1. Categorical covariate (e.g. sex and cohort): --covar option
If the covariate is a categorical covariate, there will be t - 1 variables (where t is the number of categories, e.g. t = 2 for sex) because otherwise the X^TV^-1X will not be invertible (X is design matrix for the fixed effects and V is the covariance-covariance matrix).
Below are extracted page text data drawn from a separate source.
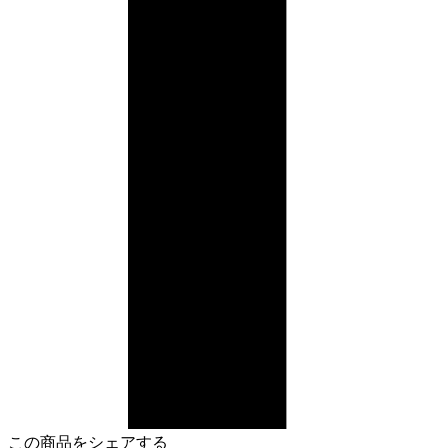
この商品をシェアする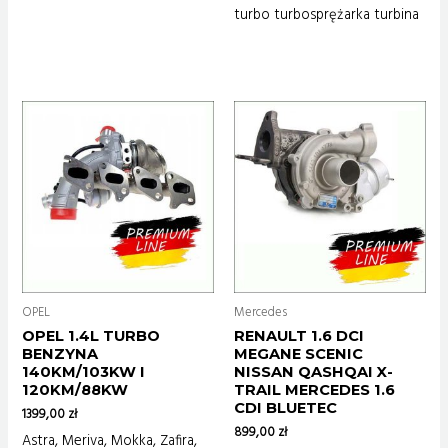
turbo turbosprężarka turbina
OPEL
Mercedes
OPEL 1.4L TURBO
RENAULT 1.6 DCI
BENZYNA
MEGANE SCENIC
140KM/103KW I
NISSAN QASHQAI X-
120KM/88KW
TRAIL MERCEDES 1.6
CDI BLUETEC
1399,00
zł
899,00
zł
Astra, Meriva, Mokka, Zafira,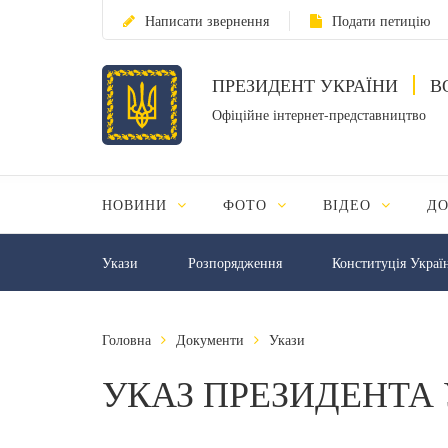
Написати звернення
Подати петицію
ПРЕЗИДЕНТ УКРАЇНИ
В
Офіційне інтернет-представництво
НОВИНИ
ФОТО
ВІДЕО
Д
Укази
Розпорядження
Конституція Украї
Головна
Документи
Укази
УКАЗ ПРЕЗИДЕНТА 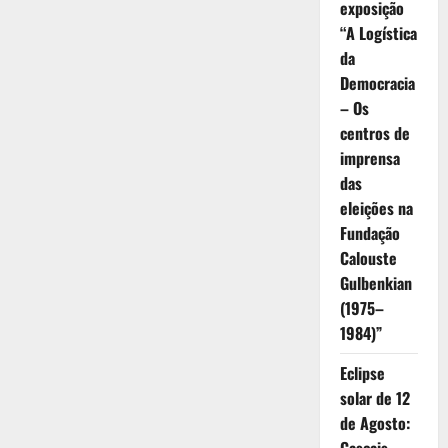
exposição
“A Logística
da
Democracia
– Os
centros de
imprensa
das
eleições na
Fundação
Calouste
Gulbenkian
(1975–
1984)”
Eclipse
solar de 12
de Agosto: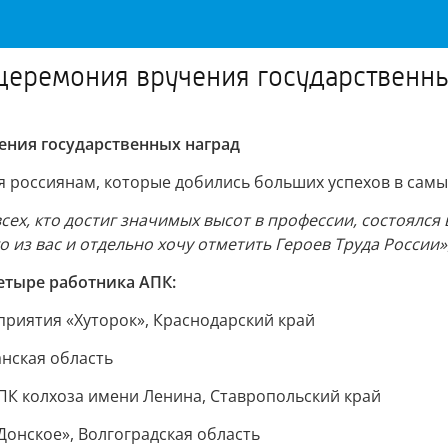
церемония вручения государственн
ения государственных наград
россиянам, которые добились больших успехов в самых
ех, кто достиг значимых высот в профессии, состоялся 
о из вас и отдельно хочу отметить Героев Труда России»
четыре работника АПК:
приятия «Хуторок», Краснодарский край
анская область
ПК колхоза имени Ленина, Ставропольский край
Донское», Волгоградская область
Therefore, the model can be written as
y = mu + x_c(2)*b_c(2) + x_c(3)*b_c(3) + ... + x_c(t)*b_c(t) + g + e
where x is coded as 1 or 0 (representing the presence or absence of a category), b_c(i) is interpreted as difference in mean phenotype in category i from the category 1. Note that the order of the categories are determined by their order of appearance in the covariate file.

2. Quantitative covariate (e.g. age): --qcovar option
The covariate is fitted as a continuous variable, then the model is
y = mu + x_q(1)*b_q(1) + g + e
where the interpretation of b_q(1) is similar as that from a linear regression.

3. If we have a categorical covariate and two quantitative covariates, the model is
y = mu + x_c(2)*b_c(2) + x_c(3)*b_c(3) + ... + x_c(t)*b_c(t) + x_q(1)*b_q(1) + x_q(2)*b_q(2) + g + e

Of course, we could also fit multiple quantitative covariates and multiple categorical covariates.

These fixed effects can be estimated using the --reml-est-fix option in a REML analysis. The estimates are shown in the log output following the order in the model above, i.e. the effect of each quantitative covariate followed by the effect each of category of the categorical covariates.